Text excerpt -
════════
What are induction stovetops?

Induction stovetops are an all-electrical cooktop that use induction technology. These stovetops use electromagnetism to send electric pulses into the cookware, heating it directly without heating the surrounding surfaces. This also allows for rapid rises and drops in temperature, making induction stovetops an appealing alternative to the traditional gas stove. This technology is a safe and efficient way to cook your food quickly without polluting your home with gas appliances.     

Induction stoves are often confused with electric glass stovetops. There are several ways to distinguish between an electric stove and induction stove: heating times, methods of heating, and stove top surface heat.

The electromagnetic heating property of induction stoves does come with a caveat:  your cookware must be magnetic for the stovetop to work efficiently. Pots and pans made of magnetic stainless steel, iron, or nickel will work with induction stove technology. Glass, copper, aluminum, and ceramic pots and pans won’t work with induction stoves. Check the bottom of your pan to see if the material it’s made of is listed. Test if your cookware is compatible with an induction stove by placing a magnet on it – if it sticks, it’ll work on an induction stove.

Factors to consider when picking out an induction stovetop for your home:

  • Power rate of the cooktop;
  • Pan size of the cooktop;
  • Safety features (i.e., auto-pan detection);
  • Portability of the cooktop; and
  • Cord type (i.e., 4-prong cord)

Disclaimer: Individuals with pacemakers are advised to stay at least two feet away from induction stoves while in use. The electromagnetic fields from the stove can interfere with the function of the pacemaker.

What is an electric stove?

Conventional electric stovetops use heat-producing elements to generate heat beneath a glass surface or through coils. The heat transferred onto the glass surface or through the coils heats the cookware placed on top of it.

Because electric stoves heat the cookware indirectly through the surface of the stovetop, they are compatible with all cookware. If you are indifferent to faster cooking times, and want to continue cooking with your existing cookware, an electric range is a great option.

Modern day electric stovetops with a glass cover can look very similar to induction ranges. Here are a few ways to distinguish between the two:

  • Color: Induction stoves will not glow red when heating up. Conventional electric stovetops will.
  • Cookware Material: If your cookware is made of a non-magnetic material, it will not work on an induction stovetop, but it will on an electric range.
  • Surface Test: When cooking, if the surrounding surface on your stove top is hot, it is likely a conventional electric stovetop.
  • Time: if you can boil water in under 2 minutes, it is likely an induction stove.
════════
Given data -
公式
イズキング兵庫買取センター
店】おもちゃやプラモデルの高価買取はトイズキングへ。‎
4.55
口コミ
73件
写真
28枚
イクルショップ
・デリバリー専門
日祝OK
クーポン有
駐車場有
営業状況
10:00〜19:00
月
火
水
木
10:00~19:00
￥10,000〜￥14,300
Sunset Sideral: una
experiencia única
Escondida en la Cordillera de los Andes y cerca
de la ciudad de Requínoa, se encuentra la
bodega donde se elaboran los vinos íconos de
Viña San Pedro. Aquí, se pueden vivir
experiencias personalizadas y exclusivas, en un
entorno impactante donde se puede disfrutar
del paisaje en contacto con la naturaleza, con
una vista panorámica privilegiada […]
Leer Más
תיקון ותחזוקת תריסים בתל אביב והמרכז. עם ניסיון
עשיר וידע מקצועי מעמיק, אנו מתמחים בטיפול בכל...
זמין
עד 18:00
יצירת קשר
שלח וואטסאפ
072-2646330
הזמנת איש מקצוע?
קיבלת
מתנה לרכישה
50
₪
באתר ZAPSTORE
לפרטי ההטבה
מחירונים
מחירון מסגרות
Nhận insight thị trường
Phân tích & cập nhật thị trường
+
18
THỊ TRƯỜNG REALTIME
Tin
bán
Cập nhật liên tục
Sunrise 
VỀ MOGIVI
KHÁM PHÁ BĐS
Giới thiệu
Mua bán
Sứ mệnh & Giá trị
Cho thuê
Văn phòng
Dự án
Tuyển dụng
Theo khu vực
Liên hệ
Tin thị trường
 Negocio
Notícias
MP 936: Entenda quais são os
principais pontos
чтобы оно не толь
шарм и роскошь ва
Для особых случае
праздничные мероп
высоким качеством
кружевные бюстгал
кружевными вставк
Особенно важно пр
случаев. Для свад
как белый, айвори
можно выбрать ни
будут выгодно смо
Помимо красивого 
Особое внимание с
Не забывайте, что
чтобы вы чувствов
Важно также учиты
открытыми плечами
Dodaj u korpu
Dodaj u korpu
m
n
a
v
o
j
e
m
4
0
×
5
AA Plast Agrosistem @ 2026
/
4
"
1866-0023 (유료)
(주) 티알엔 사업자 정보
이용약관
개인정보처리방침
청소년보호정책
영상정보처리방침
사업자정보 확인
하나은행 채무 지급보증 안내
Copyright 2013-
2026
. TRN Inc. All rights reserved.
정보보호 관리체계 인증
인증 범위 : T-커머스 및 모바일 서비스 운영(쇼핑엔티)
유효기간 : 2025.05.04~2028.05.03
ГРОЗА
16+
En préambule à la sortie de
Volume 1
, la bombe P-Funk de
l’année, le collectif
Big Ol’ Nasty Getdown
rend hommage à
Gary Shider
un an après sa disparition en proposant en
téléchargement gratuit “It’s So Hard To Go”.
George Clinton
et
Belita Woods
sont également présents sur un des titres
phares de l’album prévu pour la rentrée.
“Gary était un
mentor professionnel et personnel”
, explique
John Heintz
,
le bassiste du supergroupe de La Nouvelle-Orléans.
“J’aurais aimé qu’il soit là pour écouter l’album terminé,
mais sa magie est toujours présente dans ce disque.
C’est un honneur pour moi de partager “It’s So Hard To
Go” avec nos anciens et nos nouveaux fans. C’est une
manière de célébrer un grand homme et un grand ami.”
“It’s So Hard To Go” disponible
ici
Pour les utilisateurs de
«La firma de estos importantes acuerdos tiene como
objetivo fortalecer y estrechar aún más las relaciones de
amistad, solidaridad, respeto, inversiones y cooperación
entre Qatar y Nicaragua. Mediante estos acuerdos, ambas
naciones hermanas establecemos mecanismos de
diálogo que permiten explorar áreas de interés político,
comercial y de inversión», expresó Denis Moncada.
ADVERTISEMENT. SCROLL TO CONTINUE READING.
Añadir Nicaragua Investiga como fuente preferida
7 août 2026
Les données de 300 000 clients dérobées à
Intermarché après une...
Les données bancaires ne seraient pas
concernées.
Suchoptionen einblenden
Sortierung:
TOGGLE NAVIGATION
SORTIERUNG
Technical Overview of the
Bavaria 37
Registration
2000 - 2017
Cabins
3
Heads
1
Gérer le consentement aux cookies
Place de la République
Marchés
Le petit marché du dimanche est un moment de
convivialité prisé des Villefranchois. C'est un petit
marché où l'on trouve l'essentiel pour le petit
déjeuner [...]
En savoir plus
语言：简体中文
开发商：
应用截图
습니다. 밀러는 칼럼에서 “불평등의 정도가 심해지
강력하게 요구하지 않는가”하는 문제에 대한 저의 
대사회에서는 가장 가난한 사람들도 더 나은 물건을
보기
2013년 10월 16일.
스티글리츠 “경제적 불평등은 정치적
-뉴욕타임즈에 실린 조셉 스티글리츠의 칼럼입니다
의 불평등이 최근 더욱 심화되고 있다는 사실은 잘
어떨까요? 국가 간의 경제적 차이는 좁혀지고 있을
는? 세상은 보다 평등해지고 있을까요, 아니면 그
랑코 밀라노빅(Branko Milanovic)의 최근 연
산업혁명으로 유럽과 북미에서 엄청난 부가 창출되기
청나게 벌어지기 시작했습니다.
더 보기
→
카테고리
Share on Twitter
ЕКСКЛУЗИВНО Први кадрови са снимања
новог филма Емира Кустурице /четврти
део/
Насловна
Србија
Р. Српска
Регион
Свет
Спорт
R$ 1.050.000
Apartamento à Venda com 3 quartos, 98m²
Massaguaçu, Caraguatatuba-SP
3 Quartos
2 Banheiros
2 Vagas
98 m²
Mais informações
════════
Please reproduce everything in the stovetop text from "What is an electric" down to "a great option.", word for word.

What is an electric stove?

Conventional electric stovetops use heat-producing elements to generate heat beneath a glass surface or through coils. The heat transferred onto the glass surface or through the coils heats the cookware placed on top of it.

Because electric stoves heat the cookware indirectly through the surface of the stovetop, they are compatible with all cookware. If you are indifferent to faster cooking times, and want to continue cooking with your existing cookware, an electric range is a great option.